▸ Exercise requirements: Report every line of the rows below that contains the word "Nunik", copying each such line in full.

[Source texts of formatted documents]
◇ ◇ ◇ ◇ ◇

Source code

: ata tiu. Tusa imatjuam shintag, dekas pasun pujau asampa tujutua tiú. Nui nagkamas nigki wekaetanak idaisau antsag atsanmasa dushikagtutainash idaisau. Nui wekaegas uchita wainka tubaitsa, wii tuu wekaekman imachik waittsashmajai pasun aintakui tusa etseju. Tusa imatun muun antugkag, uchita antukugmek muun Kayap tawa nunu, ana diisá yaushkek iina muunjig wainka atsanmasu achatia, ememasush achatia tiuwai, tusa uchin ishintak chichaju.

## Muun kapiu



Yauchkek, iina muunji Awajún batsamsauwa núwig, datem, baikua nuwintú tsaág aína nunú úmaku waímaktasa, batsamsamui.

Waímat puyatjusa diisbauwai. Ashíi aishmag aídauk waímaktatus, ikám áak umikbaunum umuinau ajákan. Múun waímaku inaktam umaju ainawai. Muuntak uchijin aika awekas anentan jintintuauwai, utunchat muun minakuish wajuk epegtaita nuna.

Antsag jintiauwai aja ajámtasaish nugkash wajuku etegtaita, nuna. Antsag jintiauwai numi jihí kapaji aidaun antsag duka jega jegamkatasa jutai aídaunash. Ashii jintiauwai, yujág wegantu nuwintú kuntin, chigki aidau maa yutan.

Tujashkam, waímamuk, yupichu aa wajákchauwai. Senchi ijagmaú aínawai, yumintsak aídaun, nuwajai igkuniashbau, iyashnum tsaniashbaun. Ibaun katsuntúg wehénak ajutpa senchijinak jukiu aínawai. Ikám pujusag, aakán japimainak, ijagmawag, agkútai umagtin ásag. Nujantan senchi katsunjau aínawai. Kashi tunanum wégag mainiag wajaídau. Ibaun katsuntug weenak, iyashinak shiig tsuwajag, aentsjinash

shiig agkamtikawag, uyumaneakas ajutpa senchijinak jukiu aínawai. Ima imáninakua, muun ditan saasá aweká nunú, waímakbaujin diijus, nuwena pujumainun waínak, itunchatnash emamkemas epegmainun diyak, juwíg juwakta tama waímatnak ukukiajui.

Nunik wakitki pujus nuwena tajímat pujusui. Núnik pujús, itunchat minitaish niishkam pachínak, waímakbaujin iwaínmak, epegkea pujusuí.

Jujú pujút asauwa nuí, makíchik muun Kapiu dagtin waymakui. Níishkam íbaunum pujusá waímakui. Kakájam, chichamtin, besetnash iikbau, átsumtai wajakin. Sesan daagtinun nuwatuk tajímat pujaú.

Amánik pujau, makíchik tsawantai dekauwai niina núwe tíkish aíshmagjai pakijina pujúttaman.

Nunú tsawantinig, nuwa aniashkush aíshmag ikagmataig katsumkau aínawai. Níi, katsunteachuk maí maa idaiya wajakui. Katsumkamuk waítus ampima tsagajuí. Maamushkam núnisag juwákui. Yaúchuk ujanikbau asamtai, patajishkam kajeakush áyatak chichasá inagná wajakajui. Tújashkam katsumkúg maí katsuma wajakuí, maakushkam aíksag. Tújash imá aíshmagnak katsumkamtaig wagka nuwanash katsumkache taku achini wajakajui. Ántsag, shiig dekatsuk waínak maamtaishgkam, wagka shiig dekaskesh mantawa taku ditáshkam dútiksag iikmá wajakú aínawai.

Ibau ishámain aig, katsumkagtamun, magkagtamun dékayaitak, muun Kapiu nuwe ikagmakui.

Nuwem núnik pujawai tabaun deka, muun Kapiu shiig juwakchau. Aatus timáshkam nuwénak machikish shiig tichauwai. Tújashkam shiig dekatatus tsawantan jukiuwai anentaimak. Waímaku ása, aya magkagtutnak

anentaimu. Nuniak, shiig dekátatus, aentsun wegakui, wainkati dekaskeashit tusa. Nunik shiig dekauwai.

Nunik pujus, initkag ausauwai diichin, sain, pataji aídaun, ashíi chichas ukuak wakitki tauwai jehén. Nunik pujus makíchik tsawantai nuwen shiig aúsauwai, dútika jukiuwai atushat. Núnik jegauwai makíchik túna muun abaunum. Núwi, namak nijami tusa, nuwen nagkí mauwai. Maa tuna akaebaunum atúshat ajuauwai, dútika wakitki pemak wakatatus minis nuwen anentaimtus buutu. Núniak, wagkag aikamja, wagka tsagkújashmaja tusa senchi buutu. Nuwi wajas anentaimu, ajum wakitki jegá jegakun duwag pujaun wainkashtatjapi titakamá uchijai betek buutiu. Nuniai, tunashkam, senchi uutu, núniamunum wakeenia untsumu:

◇ ◇ ◇ ◇ ◇

▸ Problem solution:
Nunik wakitki pujus nuwena tajímat pujusui. Núnik pujús, itunchat minitaish niishkam pachínak, waímakbaujin iwaínmak, epegkea pujusuí.
anentaimu. Nuniak, shiig dekátatus, aentsun wegakui, wainkati dekaskeashit tusa. Nunik shiig dekauwai.
Nunik pujus, initkag ausauwai diichin, sain, pataji aídaun, ashíi chichas ukuak wakitki tauwai jehén. Nunik pujus makíchik tsawantai nuwen shiig aúsauwai, dútika jukiuwai atushat. Núnik jegauwai makíchik túna muun abaunum. Núwi, namak nijami tusa, nuwen nagkí mauwai. Maa tuna akaebaunum atúshat ajuauwai, dútika wakitki pemak wakatatus minis nuwen anentaimtus buutu. Núniak, wagkag aikamja, wagka tsagkújashmaja tusa senchi buutu. Nuwi wajas anentaimu, ajum wakitki jegá jegakun duwag pujaun wainkashtatjapi titakamá uchijai betek buutiu. Nuniai, tunashkam, senchi uutu, núniamunum wakeenia untsumu:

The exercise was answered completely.